Discussion in 'Bicycle Mechanics and Repairs' started by John the Monkey, 22 Feb 2008.

  1. John the Monkey

    John the Monkey Frivolous Cyclist

    Hi all,

    The new bike has these modern miracles fitted to it (in the Tiagra variety).

    Part of my bike checkover routine has always been to have a look at the brake cables - for the life of me, I can't see how I'd do this with these particular shifters. My normal method would be to pull the brake lever, and examine the exposed cable within - unless I'm missing something, this doesn't work for Tiagra...

    I'm sure I'm missing something obvious, so could some kind soul please point out to me what that is?
  2. alfablue

    alfablue New Member

    You should be able to see a few mm of the brake cable when you apply the brake, however I don't reckon there is much point, there won't be any visible lube on it (though it will be fine) and it won't be rusty. I would just judge it by performance. I suppose it could ultimately start to break, but very unlikely, most problems will happen at the business (caliper) end if it starts to fray.
  3. To check for what ? That the wire strands of the cable aren't about to fray away from the 'plum' on the end ?

    If you slacken-off the brake cam and pull the brake on, it'll open wide enough for you to see where the plum is attached inside the lever.

    This exploded view
    shows what holds it - part 4, the 'cable hook' (which isn't hook shaped at all, it's a cylinder with a hole drilled though it, the cable goes through it and it holds the plum)

    If you want to examine the wire of the cable not being about to part from the plum, you'll have to loosen off the brake completely and push the cable into the lever, push it through far enough so that the plum comes out of the 'cable hook' and so you can see the cable wire itself.

    But short of faulty manufacture, I've never known the cable fray away from the plum, particularly as it's largely protected at this end from the elements by the lever and the outside casing - the other end of the cable, at the brake, is where it gets corroded, the individual wires of the cable split off, etc
  4. John the Monkey

    John the Monkey Frivolous Cyclist

    Alfablue, my last ones (on the old bike) failed at the lever end (hence my paranoia about catching any fraying etc early). On those levers (non integrated) pulling the lever exposed a good run of easily visible cable - I can't seem to find anyway to do the same thing on the STIs...

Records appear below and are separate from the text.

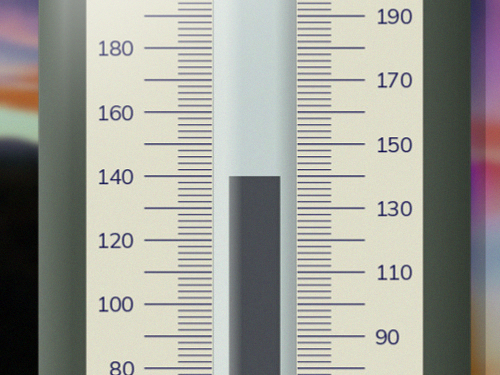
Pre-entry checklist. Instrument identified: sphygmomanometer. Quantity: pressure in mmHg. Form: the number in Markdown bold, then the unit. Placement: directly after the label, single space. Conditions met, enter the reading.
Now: **140** mmHg
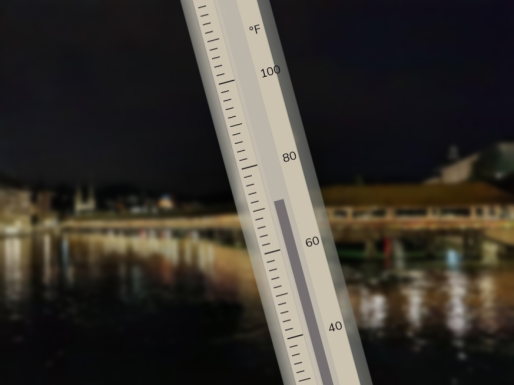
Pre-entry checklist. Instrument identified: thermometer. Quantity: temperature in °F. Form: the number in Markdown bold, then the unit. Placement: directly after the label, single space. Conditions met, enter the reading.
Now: **71** °F
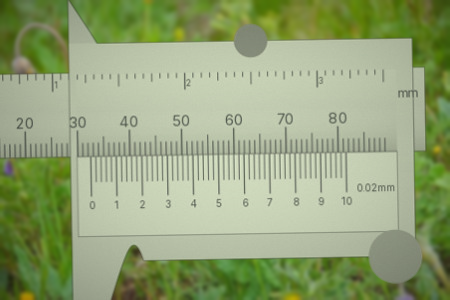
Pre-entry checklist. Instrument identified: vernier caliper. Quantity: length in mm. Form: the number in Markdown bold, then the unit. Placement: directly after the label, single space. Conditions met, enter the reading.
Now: **32.5** mm
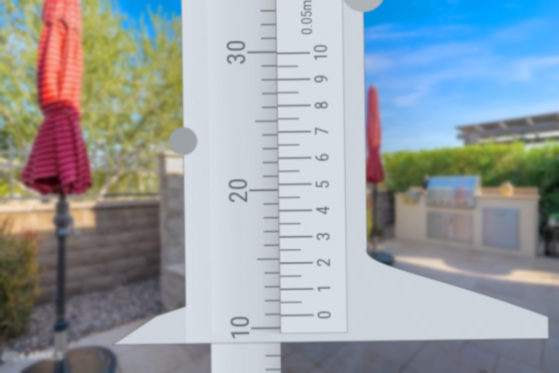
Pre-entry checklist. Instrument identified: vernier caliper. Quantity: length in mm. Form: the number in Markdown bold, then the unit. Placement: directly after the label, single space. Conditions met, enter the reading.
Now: **10.9** mm
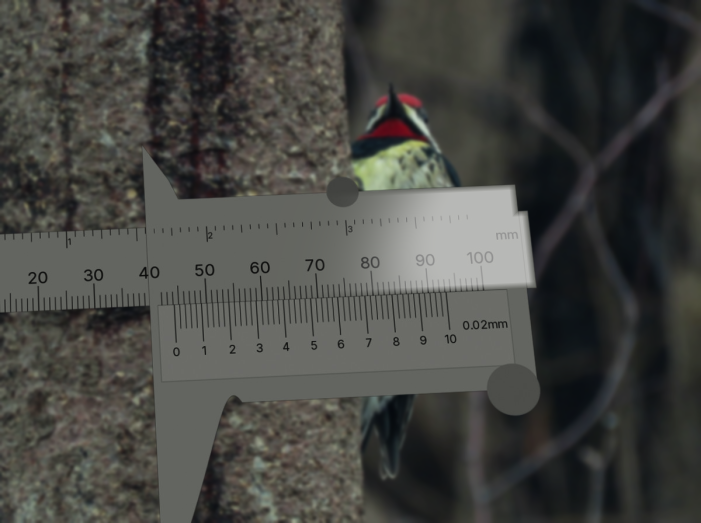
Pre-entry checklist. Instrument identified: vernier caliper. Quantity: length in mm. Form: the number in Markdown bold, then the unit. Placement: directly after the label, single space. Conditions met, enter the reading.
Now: **44.2** mm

    Andy - thanks for the explanation.

    Maybe I should stop worrying about the lever end of the cable then.
  5. alfablue

    alfablue New Member

    Jeez, I understand your worry then. Were they very old cables? Also, there is a possibility that if you had them loosely set, so there is a lot of lever movement, the extreme angle of the cable at the point it attached to the nipple could have fatigued it - just a theory. Anyway, Andy's advice is good if you want to check.
  6. fossyant

    fossyant Ride It Like You Stole It!

    South Manchester
    Very unlikely to cause issues on a new bike - you can usually tell when the cables need replacing when pulling the lever isn't silky smooth.
  7. John the Monkey

    John the Monkey Frivolous Cyclist

    Thanks everyone.

    Alfablue - on my old bike, I don't know how old the first cables were, as the bike was 2nd hand - the second set were on for about 3 months. My LBS (the wonderful Bike Boutique in Manchester) traced the problem to a fault in the levers that came with the bike (the barrel holding the "plum" of the cable wasn't rotating, so instead of the brake pull going straight from the plum, it went at a right angle from it over the edge of the hole in the barrel!)
  8. alfablue

    alfablue New Member

    Well, as I suspected, non-normal operation, but also it is a good message about vigilence over such things.
  9. Fab Foodie

    Fab Foodie hanging-on in quiet desperation ...

    Had this happen too...long before STI's.